> [What to produce]:
Reproduce only the lines below from the line containing "left wrist: (296, 315)" to the line containing "right elbow: (728, 296)", exactly as written, with both end lines kept. Omit the pictures.

Source records:

++++++++++

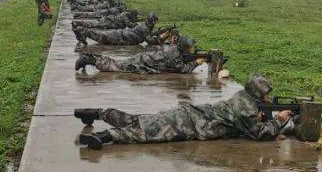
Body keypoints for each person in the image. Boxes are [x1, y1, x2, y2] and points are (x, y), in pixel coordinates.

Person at [74, 73, 292, 149]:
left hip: (189, 114)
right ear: (257, 94)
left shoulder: (242, 98)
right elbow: (260, 134)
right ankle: (104, 136)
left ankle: (97, 113)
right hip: (188, 124)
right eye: (266, 95)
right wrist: (279, 120)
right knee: (146, 133)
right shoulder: (247, 109)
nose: (269, 99)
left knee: (139, 120)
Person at [74, 36, 208, 74]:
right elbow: (182, 69)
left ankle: (88, 57)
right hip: (141, 64)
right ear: (184, 47)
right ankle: (87, 60)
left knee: (116, 63)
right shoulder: (174, 54)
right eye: (190, 47)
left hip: (143, 60)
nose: (192, 49)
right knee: (115, 66)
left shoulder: (176, 50)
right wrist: (196, 62)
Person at [73, 14, 164, 46]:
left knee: (100, 36)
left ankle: (82, 31)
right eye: (154, 21)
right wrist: (160, 38)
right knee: (100, 37)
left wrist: (157, 33)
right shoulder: (145, 28)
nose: (155, 23)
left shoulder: (145, 26)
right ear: (151, 21)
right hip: (120, 37)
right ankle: (82, 31)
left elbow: (149, 34)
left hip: (121, 35)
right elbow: (149, 41)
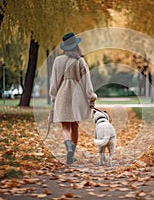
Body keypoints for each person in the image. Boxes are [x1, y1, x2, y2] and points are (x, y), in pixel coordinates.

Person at [49, 32, 97, 165]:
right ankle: (73, 153)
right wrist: (91, 98)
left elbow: (54, 82)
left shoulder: (58, 61)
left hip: (62, 95)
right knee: (75, 126)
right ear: (76, 45)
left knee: (65, 127)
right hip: (77, 97)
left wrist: (54, 97)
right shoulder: (80, 61)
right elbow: (86, 82)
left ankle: (68, 149)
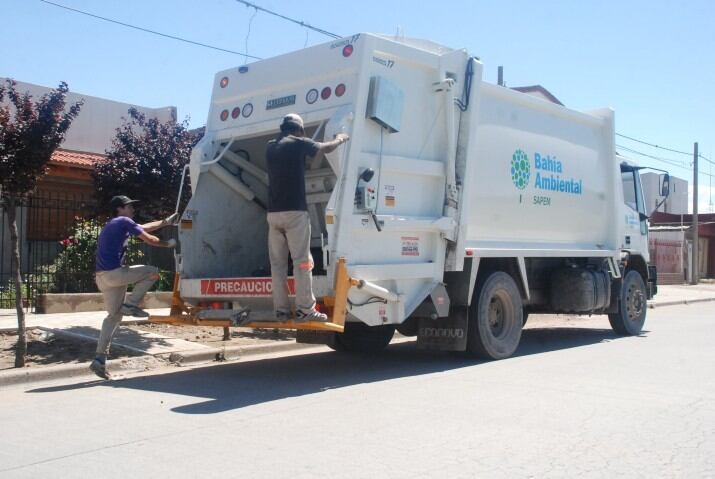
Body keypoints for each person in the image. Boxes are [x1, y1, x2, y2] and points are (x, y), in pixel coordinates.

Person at [265, 113, 349, 322]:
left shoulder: (270, 146)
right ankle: (305, 310)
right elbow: (324, 148)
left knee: (278, 265)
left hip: (274, 214)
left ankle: (281, 310)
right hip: (295, 213)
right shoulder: (298, 143)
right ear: (299, 130)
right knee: (302, 262)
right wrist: (341, 138)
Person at [90, 195, 178, 379]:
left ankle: (99, 359)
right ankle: (131, 304)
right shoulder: (124, 220)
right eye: (129, 206)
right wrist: (167, 244)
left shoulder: (115, 224)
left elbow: (144, 227)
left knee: (113, 317)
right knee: (152, 272)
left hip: (102, 277)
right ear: (119, 209)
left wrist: (165, 221)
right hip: (115, 274)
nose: (133, 209)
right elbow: (150, 239)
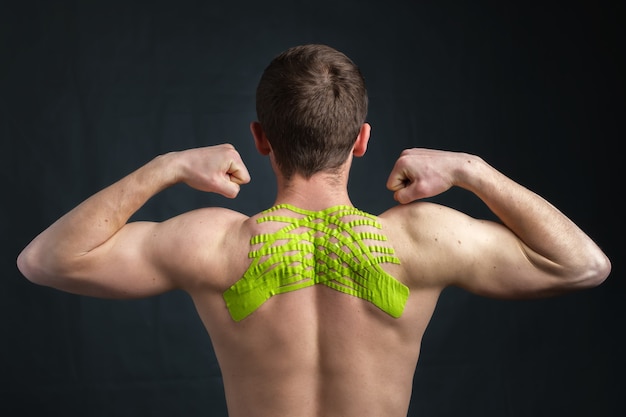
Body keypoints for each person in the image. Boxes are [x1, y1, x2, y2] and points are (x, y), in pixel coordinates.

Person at [17, 44, 611, 417]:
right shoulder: (421, 239)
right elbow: (584, 264)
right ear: (361, 139)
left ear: (260, 138)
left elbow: (44, 260)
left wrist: (167, 166)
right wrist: (469, 170)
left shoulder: (216, 245)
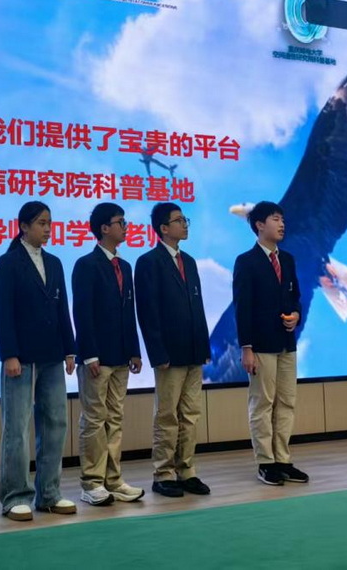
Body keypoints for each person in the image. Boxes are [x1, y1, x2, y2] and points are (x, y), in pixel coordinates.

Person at [0, 201, 78, 521]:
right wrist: (9, 354)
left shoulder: (54, 262)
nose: (47, 228)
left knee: (56, 423)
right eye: (41, 223)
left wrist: (70, 349)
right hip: (21, 357)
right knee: (16, 427)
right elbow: (2, 312)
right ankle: (15, 495)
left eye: (49, 223)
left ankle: (50, 493)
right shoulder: (9, 262)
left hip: (52, 355)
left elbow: (62, 308)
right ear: (24, 227)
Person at [135, 202, 212, 498]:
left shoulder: (189, 261)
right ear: (164, 228)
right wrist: (158, 353)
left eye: (185, 219)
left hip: (193, 350)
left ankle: (187, 470)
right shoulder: (149, 262)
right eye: (179, 220)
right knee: (167, 415)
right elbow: (147, 312)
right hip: (169, 353)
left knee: (191, 414)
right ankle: (163, 473)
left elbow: (198, 306)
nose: (185, 224)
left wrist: (204, 346)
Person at [72, 202, 145, 506]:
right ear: (104, 228)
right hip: (97, 358)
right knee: (94, 419)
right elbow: (82, 312)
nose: (125, 227)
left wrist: (134, 350)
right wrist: (89, 354)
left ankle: (113, 480)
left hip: (121, 356)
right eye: (120, 222)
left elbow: (129, 312)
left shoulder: (125, 267)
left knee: (115, 418)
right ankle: (91, 482)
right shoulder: (86, 265)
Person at [234, 200, 309, 486]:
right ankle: (266, 462)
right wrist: (246, 347)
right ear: (259, 225)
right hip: (261, 345)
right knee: (262, 404)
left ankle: (283, 460)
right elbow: (242, 307)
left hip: (287, 342)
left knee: (286, 402)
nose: (282, 224)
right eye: (275, 219)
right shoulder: (246, 261)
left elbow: (295, 297)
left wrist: (296, 315)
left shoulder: (287, 259)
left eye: (282, 219)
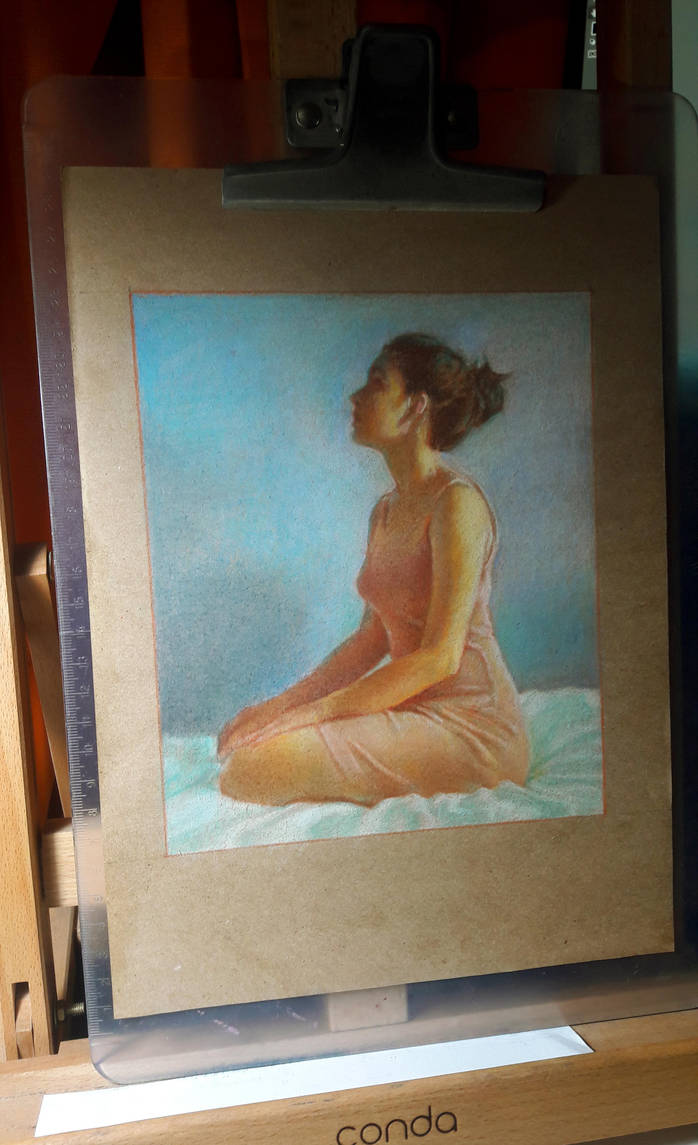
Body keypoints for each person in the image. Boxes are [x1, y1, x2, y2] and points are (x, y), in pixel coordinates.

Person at [217, 333, 530, 806]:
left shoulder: (457, 504)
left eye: (377, 383)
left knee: (253, 768)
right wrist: (279, 707)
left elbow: (440, 658)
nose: (355, 396)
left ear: (415, 408)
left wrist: (315, 715)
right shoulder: (385, 511)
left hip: (472, 729)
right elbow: (372, 638)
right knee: (249, 756)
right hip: (412, 713)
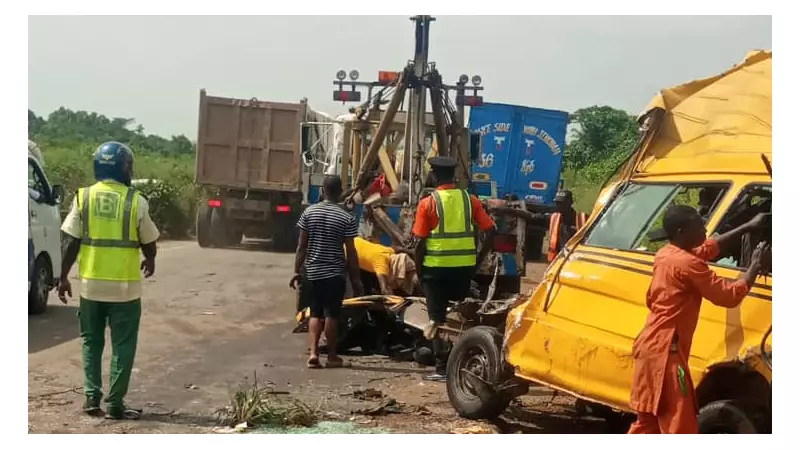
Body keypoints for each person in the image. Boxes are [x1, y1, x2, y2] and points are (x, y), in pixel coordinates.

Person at [628, 205, 770, 434]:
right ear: (681, 231)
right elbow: (728, 296)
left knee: (648, 423)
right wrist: (755, 266)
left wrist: (746, 227)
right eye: (698, 225)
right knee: (681, 426)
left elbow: (707, 249)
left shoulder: (666, 254)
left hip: (649, 349)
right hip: (667, 357)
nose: (704, 228)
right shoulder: (688, 264)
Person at [57, 142, 159, 420]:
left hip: (91, 285)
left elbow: (70, 242)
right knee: (123, 344)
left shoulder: (83, 197)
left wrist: (63, 277)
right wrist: (150, 259)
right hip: (125, 288)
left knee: (91, 342)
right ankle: (114, 403)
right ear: (124, 168)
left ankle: (92, 397)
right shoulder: (136, 201)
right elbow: (149, 241)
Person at [412, 156, 497, 382]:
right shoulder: (470, 201)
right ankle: (467, 359)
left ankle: (442, 368)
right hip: (464, 269)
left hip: (435, 270)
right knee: (463, 314)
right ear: (454, 176)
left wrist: (420, 273)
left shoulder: (428, 203)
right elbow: (491, 231)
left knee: (436, 319)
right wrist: (478, 260)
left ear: (434, 176)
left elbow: (419, 243)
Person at [290, 175, 364, 369]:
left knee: (315, 313)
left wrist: (296, 271)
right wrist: (356, 279)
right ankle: (332, 357)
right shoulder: (346, 218)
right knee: (332, 314)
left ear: (322, 191)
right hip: (334, 274)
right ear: (340, 193)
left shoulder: (309, 212)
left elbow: (301, 246)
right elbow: (351, 251)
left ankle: (313, 354)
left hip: (312, 272)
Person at [352, 236, 419, 296]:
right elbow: (384, 289)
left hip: (355, 241)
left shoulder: (385, 252)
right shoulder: (381, 261)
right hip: (349, 255)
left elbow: (400, 249)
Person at [546, 190, 588, 262]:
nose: (558, 206)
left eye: (561, 203)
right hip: (557, 260)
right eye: (557, 203)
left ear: (570, 202)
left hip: (575, 259)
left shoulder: (582, 219)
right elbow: (535, 217)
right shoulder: (554, 218)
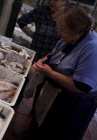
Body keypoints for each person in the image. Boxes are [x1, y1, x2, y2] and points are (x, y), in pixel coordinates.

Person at [23, 5, 97, 140]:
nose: (58, 33)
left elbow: (81, 86)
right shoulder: (71, 37)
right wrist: (42, 60)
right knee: (39, 122)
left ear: (76, 32)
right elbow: (55, 54)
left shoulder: (93, 48)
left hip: (72, 101)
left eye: (61, 30)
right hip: (54, 91)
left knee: (56, 132)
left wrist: (50, 73)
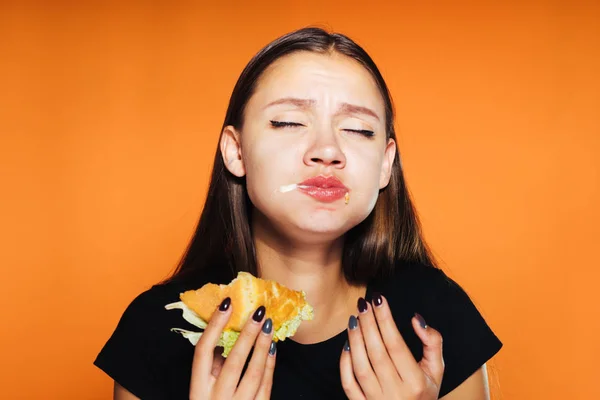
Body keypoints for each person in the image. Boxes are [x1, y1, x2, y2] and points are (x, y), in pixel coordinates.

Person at [94, 27, 503, 400]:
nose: (327, 150)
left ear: (384, 163)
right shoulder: (155, 330)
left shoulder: (437, 317)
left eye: (359, 130)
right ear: (236, 152)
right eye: (288, 122)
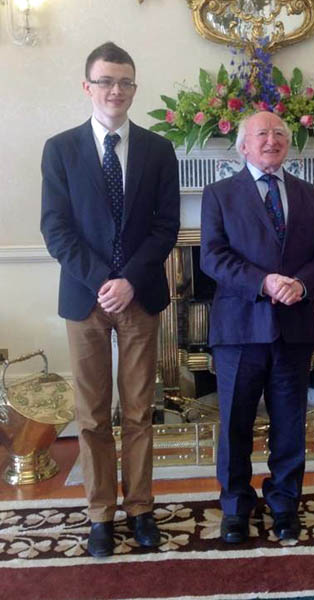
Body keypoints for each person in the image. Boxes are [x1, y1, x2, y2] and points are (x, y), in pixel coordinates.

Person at [41, 42, 180, 557]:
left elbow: (168, 227)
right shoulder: (60, 149)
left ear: (134, 89)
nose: (115, 91)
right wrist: (104, 279)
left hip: (141, 297)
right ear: (88, 87)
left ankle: (140, 507)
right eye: (105, 81)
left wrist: (130, 280)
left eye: (124, 82)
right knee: (93, 415)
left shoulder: (159, 150)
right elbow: (55, 229)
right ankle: (101, 514)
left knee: (141, 411)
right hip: (85, 298)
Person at [200, 111, 314, 543]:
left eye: (280, 133)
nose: (272, 140)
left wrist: (300, 283)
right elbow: (213, 257)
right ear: (243, 145)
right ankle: (236, 507)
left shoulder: (312, 196)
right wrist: (263, 282)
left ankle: (283, 505)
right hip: (240, 330)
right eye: (262, 133)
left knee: (289, 424)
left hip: (294, 328)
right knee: (236, 426)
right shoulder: (219, 194)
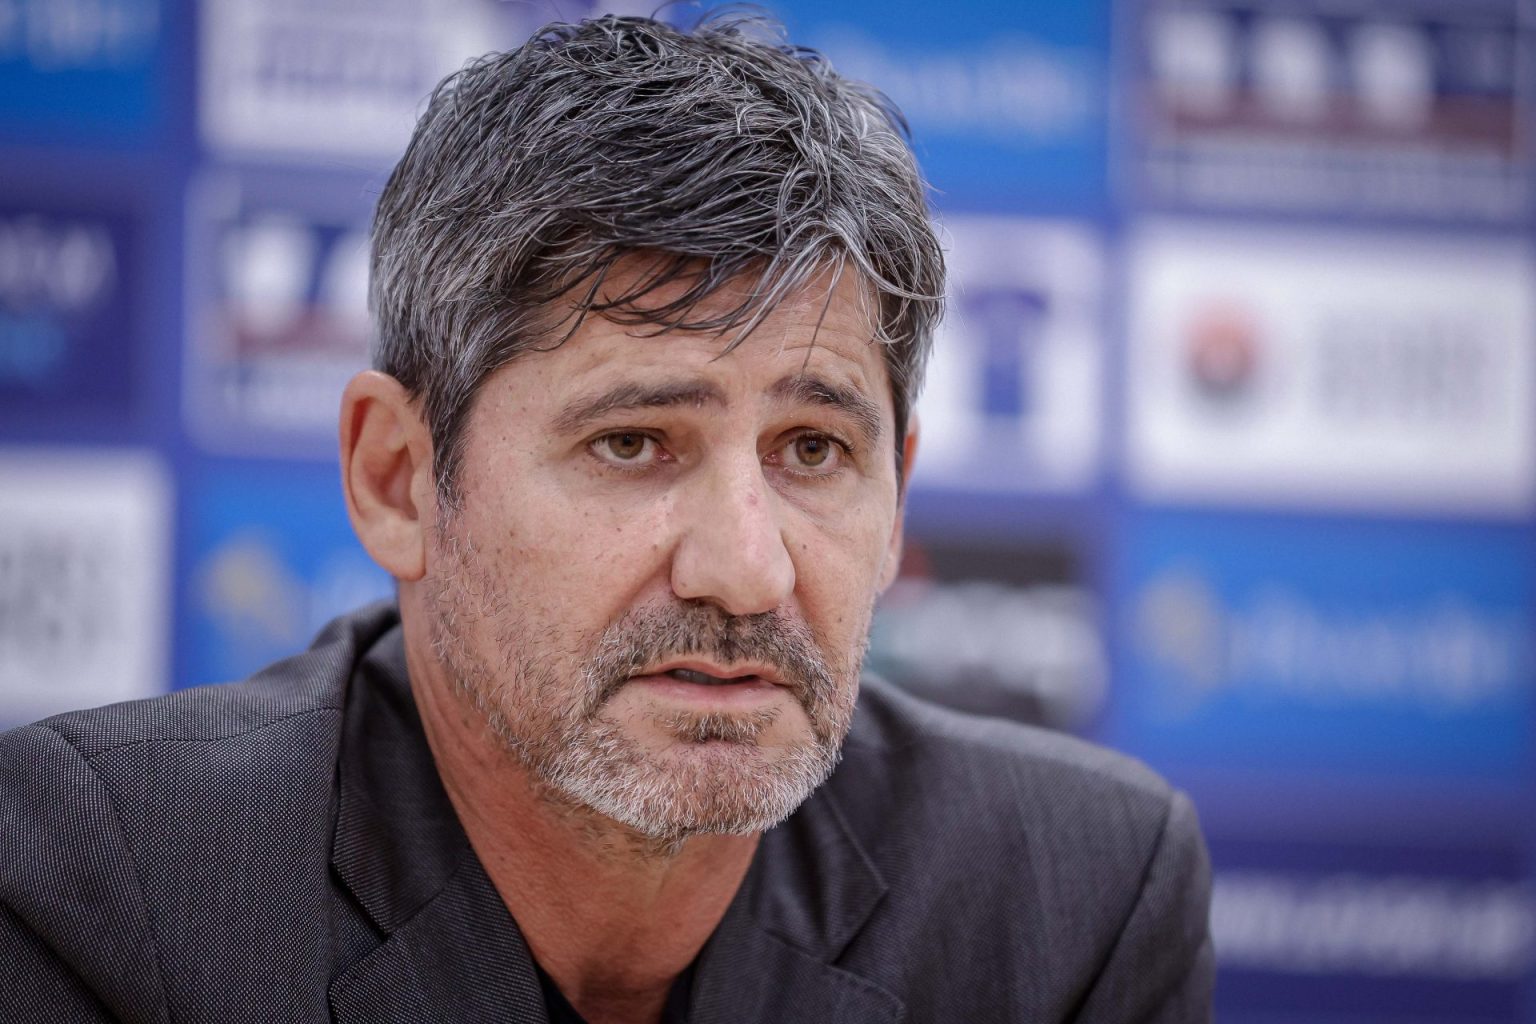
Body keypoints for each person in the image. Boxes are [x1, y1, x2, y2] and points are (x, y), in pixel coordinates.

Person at [0, 14, 1213, 1023]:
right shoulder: (109, 884)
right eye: (633, 442)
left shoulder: (1077, 896)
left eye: (814, 449)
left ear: (895, 498)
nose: (745, 570)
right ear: (399, 478)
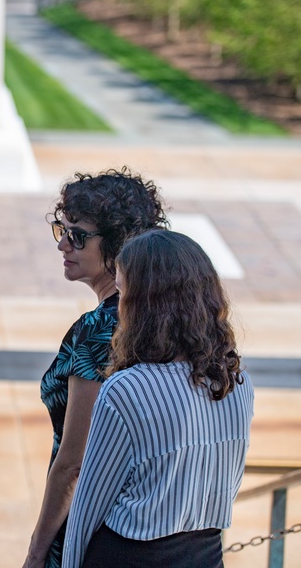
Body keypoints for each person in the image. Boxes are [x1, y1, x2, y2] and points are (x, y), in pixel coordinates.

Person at [62, 230, 254, 567]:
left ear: (143, 304)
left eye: (122, 291)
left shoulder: (126, 390)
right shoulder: (237, 382)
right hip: (205, 556)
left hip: (128, 556)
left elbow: (89, 504)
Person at [24, 168, 167, 568]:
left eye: (78, 236)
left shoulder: (98, 330)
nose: (63, 245)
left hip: (86, 522)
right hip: (141, 518)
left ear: (119, 245)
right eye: (61, 229)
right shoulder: (162, 319)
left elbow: (73, 464)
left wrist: (36, 552)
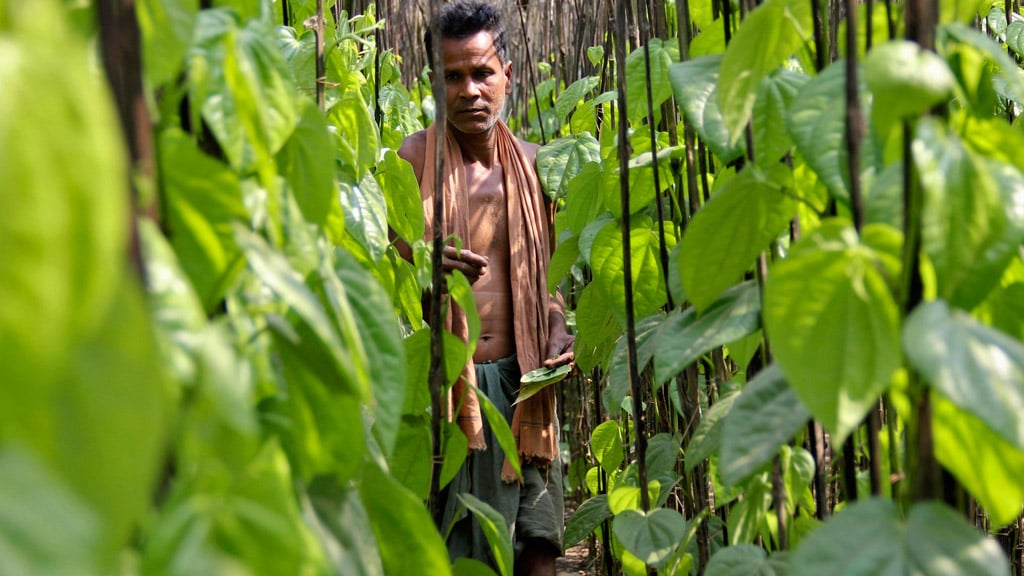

++++++++++

> [Answer below]:
left wrist: (296, 315)
left shoulder: (287, 259)
left eye: (282, 219)
Body keypoints for each person in the image. Boxes are [x1, y1, x2, y2] and points are (x, y), in pixel coordinates.

Person at [217, 333, 530, 806]:
left shoulder: (457, 504)
left eye: (377, 383)
left knee: (253, 768)
right wrist: (279, 707)
left elbow: (440, 658)
nose: (355, 396)
left ear: (415, 408)
left wrist: (315, 715)
right shoulder: (385, 511)
left hip: (472, 729)
right elbow: (372, 638)
right knee: (249, 756)
right hip: (412, 713)
Body keypoints for each person in the image. Boxes are [x1, y1, x2, y2] and points are (x, y), in pixel coordinates.

Person at [628, 205, 770, 434]:
right ear: (681, 231)
right elbow: (728, 296)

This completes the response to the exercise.